I’m always up for social gatherings, so when I was invited to a peel party I RSVPed immediately. Although MyFace and Q joined me for this good, clean fun, Q opted against the facial peel. A few days later, I noticed a zit making a cameo appearance on my face, sans RSVP, very rude.
I phoned Q to discuss this dilemma. “I really can’t have a zit right now,” I told her. “Did you breakout at all?” “Yes,” she replied, “but I didn’t get a peel.” “Well that really throws a wrench in my theory.” As much as I wanted to call in zit to work, I bucked up, applied some zit cream, and went in.
About halfway through the day I was asked to meet up with my boss and several others to discuss a tentative ‘situation.’ “This is starting to look like a big pimple,” said my boss as he discussed the situation. I, of course, immediately assumed his comment was inspired by the enflamed, elevated skin on my face. He continued, “Now it’s been lanced and stuff is coming out.” Totally talking about my face – really should have called in zit.

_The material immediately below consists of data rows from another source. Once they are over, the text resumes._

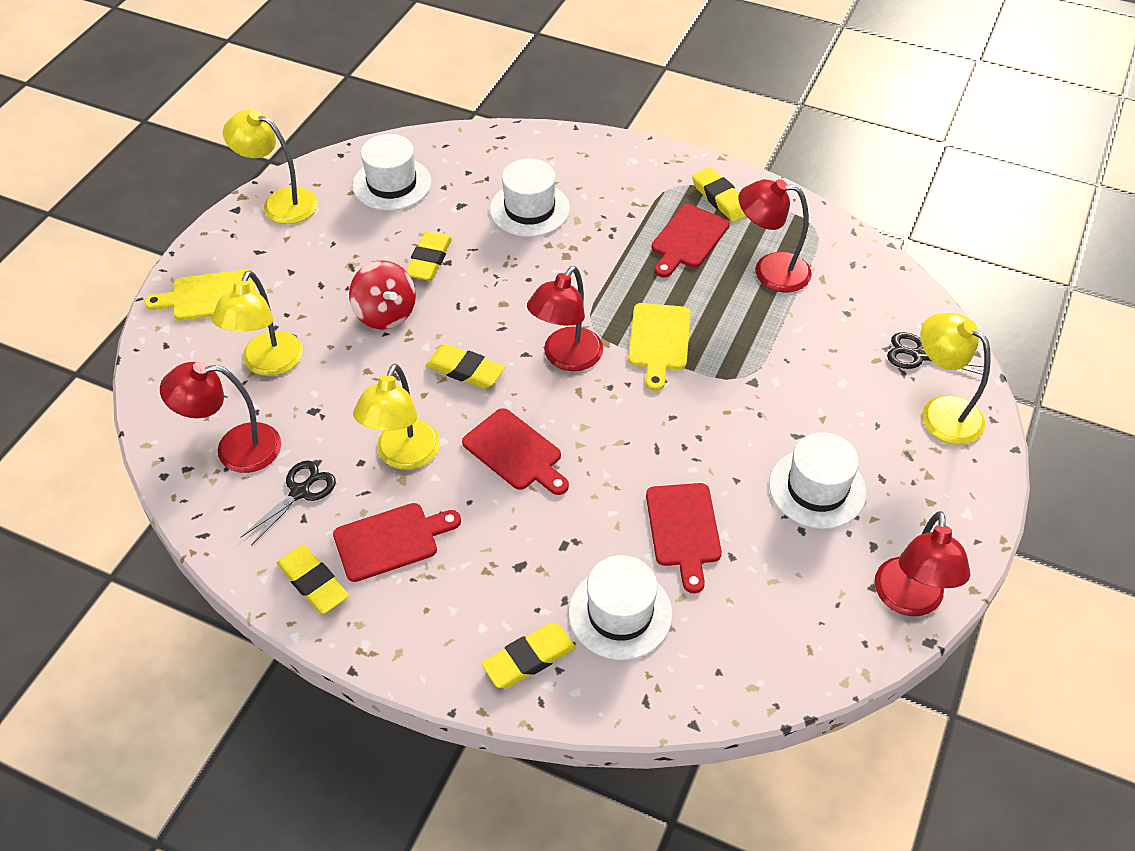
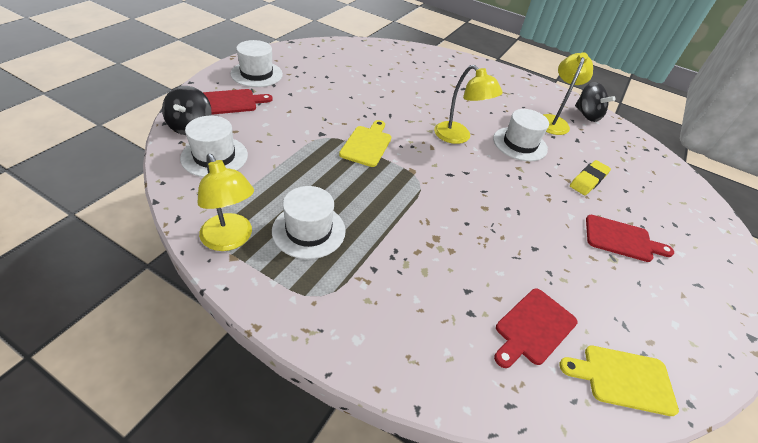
black scissors: [240,461,336,546] [887,332,984,375] = 2 -> none = 0
black spinning top: none = 0 -> [162,86,212,135] [575,82,616,122] = 2
red cutting board: [333,503,461,582] [462,408,569,495] [646,483,722,593] [652,204,730,278] = 4 -> [203,89,273,115] [494,288,578,368] [586,215,674,262] = 3
red lamp: [160,362,281,473] [527,266,603,371] [739,179,812,293] [874,511,970,616] = 4 -> none = 0
red spinning top: [349,260,416,330] = 1 -> none = 0
yellow eraser: [277,545,349,614] [406,231,452,281] [426,344,505,389] [481,623,576,688] [692,167,746,222] = 5 -> [570,160,611,195] = 1
yellow lamp: [212,271,303,376] [223,110,318,224] [353,364,440,470] [920,313,991,445] = 4 -> [197,154,254,251] [434,65,503,144] [543,52,593,135] = 3

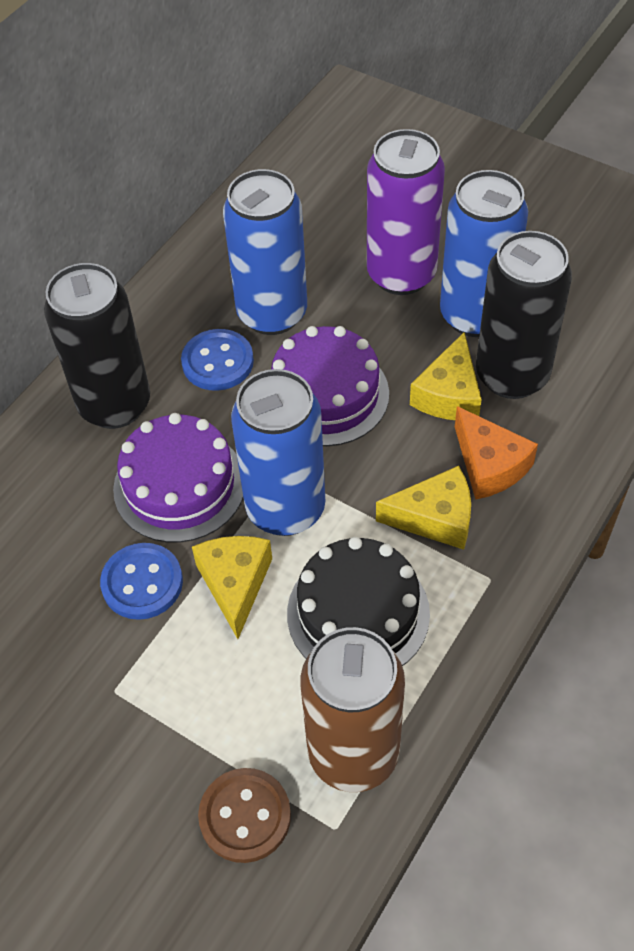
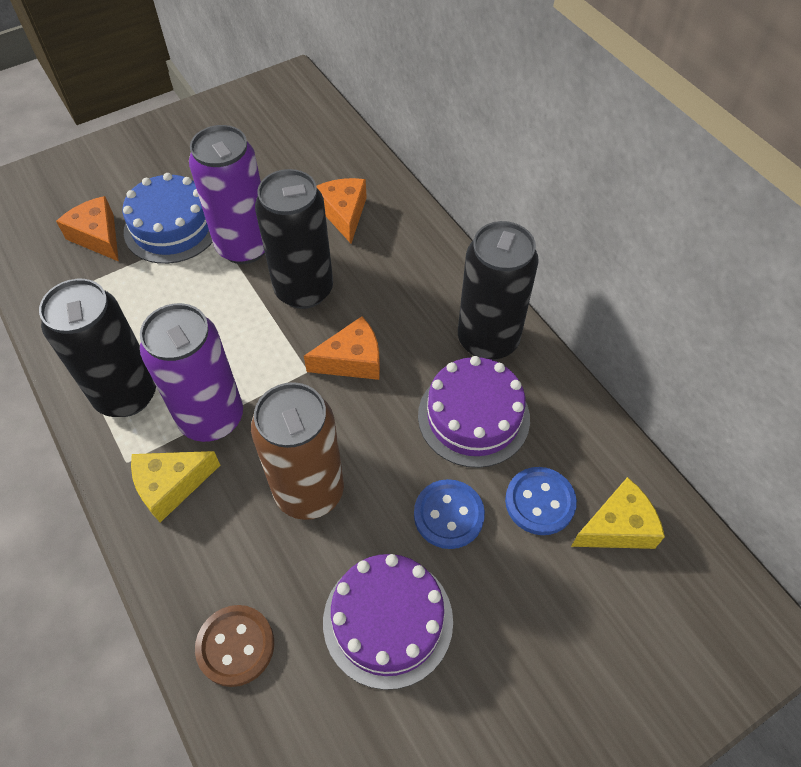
black cake: [287,537,430,666] = 1 -> none = 0
black can: [44,263,150,429] [476,231,572,399] = 2 -> [39,279,156,417] [255,169,333,309] [458,221,539,360] = 3
blue cake: none = 0 -> [123,173,213,264] = 1
blue can: [223,169,307,335] [231,369,325,536] [440,170,528,337] = 3 -> none = 0
orange cheese: [455,406,538,500] = 1 -> [56,196,119,262] [304,316,380,380] [317,178,367,244] = 3
purple can: [367,129,445,295] = 1 -> [140,303,243,442] [189,125,265,264] = 2
yellow cheese: [192,536,272,639] [376,466,471,550] [410,332,482,420] = 3 -> [131,451,220,522] [571,477,665,549] = 2

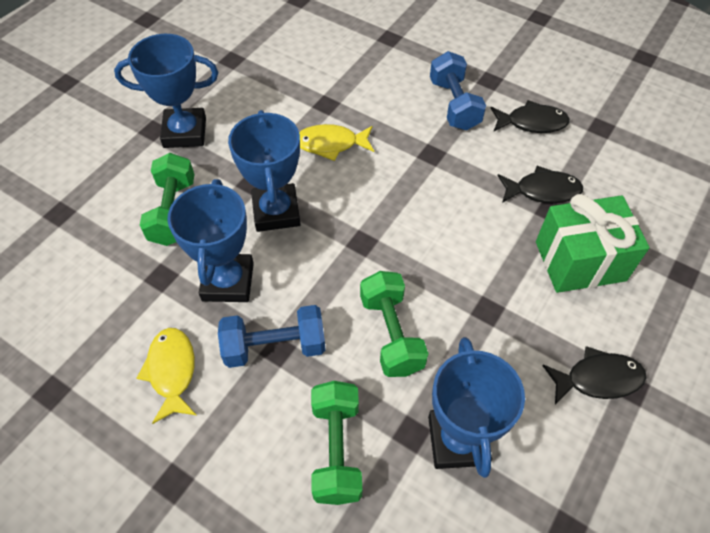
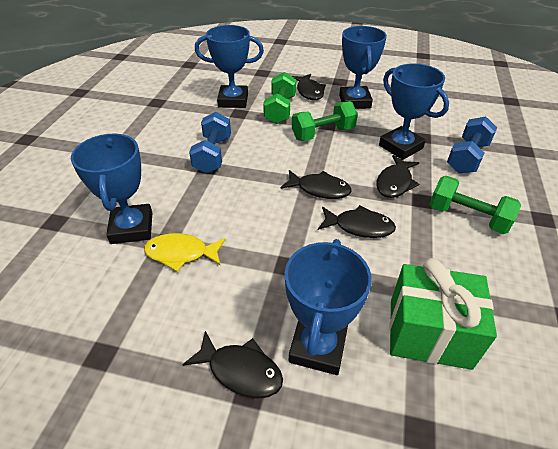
black fish: [491,100,570,133] [497,166,583,203] [542,346,646,405] = 3 -> [182,331,283,398] [280,170,352,199] [292,74,326,100] [318,205,396,238] [376,155,419,198] = 5
blue trophy: [114,34,218,148] [167,179,254,302] [228,110,301,232] [428,337,525,478] = 4 -> [71,134,152,244] [195,25,264,108] [285,239,372,375] [339,26,387,109] [379,63,449,160] = 5
yellow fish: [137,328,196,424] [299,124,374,161] = 2 -> [144,233,226,272] = 1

Several minutes and applications of concealer later, I participated in an on-camera interview. Prior to the interview starting, I had grabbed a pen from my purse so the reporter could take notes. Unfortunately, I didn’t notice that when I grabbed the pen some of the other items in my purse rose to the surface and, like my zit (pre-concealer), were clearly visible. Laying on top of my purse, in plain view, was a condom. I quickly threw it back in my purse, thanked him for the interview, and thought to myself, “So what! Even a girl with a zit deserves some good, clean fun every now and again.”